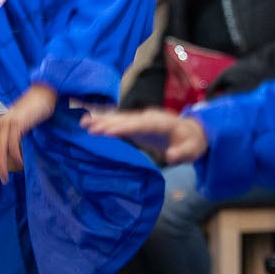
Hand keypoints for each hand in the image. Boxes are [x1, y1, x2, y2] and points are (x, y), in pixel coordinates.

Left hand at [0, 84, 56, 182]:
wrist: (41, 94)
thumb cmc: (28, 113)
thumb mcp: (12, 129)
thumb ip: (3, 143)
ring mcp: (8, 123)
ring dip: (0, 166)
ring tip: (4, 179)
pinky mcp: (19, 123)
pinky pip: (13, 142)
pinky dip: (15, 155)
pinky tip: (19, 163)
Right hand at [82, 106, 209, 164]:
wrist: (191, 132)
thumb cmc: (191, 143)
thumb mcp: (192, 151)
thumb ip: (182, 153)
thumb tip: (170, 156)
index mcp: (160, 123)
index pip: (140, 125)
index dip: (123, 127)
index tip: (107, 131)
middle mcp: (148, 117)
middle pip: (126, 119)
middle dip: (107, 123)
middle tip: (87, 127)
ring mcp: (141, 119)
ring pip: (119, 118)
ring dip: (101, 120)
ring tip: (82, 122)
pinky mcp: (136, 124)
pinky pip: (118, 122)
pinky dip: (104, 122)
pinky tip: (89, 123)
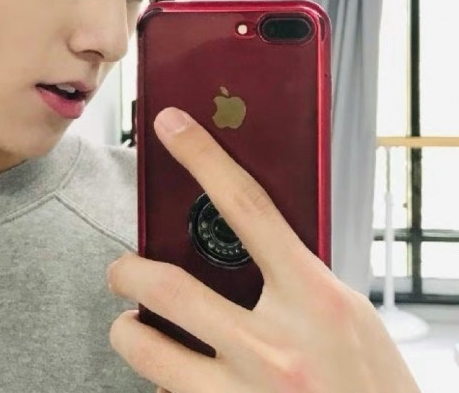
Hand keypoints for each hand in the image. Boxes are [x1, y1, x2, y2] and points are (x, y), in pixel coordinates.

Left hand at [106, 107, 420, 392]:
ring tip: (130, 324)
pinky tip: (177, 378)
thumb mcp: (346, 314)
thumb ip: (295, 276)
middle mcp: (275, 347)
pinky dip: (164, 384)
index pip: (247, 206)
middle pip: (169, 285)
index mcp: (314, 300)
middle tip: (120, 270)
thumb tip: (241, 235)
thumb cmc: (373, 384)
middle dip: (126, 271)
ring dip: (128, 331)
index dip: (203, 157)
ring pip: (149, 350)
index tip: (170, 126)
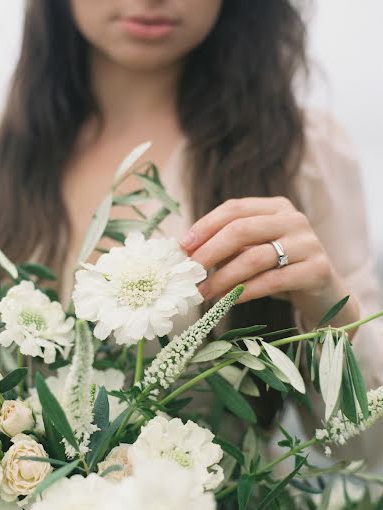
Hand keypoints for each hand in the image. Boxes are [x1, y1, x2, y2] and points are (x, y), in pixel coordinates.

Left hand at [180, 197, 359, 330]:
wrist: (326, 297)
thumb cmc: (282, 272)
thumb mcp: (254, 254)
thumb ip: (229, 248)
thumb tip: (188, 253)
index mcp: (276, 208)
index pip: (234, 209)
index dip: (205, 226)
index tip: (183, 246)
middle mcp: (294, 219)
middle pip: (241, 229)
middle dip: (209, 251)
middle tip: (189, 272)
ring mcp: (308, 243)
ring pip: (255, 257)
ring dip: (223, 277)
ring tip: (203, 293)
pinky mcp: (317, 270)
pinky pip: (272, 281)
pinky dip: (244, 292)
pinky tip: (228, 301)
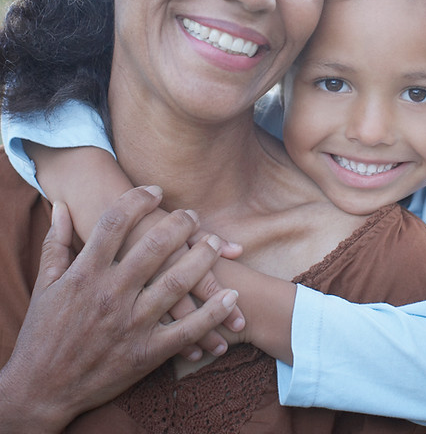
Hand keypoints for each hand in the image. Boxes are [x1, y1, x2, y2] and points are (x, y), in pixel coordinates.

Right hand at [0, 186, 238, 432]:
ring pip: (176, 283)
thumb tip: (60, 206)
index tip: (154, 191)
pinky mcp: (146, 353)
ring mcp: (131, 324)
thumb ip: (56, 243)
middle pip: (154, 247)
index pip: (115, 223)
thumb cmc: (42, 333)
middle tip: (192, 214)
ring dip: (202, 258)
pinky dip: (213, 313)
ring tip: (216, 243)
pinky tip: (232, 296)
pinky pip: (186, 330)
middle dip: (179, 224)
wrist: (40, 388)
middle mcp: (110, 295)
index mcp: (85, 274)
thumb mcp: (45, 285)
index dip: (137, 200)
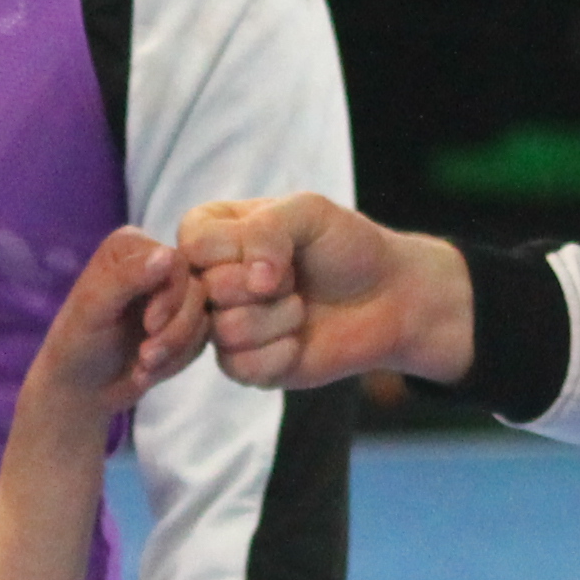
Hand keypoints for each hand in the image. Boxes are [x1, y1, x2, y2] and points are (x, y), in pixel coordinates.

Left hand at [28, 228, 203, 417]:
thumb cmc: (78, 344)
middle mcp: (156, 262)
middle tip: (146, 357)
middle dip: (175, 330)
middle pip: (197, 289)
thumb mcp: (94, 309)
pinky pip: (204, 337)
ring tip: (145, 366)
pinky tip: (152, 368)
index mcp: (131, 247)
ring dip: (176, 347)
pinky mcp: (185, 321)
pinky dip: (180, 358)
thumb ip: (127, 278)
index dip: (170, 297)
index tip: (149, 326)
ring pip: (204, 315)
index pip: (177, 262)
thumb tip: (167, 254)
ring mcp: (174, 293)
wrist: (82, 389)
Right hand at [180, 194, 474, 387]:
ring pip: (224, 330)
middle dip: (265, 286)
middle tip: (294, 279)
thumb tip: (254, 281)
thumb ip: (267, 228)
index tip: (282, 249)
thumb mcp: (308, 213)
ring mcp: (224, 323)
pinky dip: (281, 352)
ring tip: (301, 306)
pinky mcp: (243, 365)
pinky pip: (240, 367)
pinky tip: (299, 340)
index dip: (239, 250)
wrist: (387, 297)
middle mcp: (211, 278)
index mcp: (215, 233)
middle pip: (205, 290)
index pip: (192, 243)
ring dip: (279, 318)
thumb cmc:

--------------------------------------------------

Each line in the data that holds the string "Left" needs to be copied.

Left hand at [0, 84, 56, 182]:
Left hand at [106, 107, 420, 392]:
Left hand at [180, 197, 359, 330]:
Left hand at [28, 228, 203, 417]:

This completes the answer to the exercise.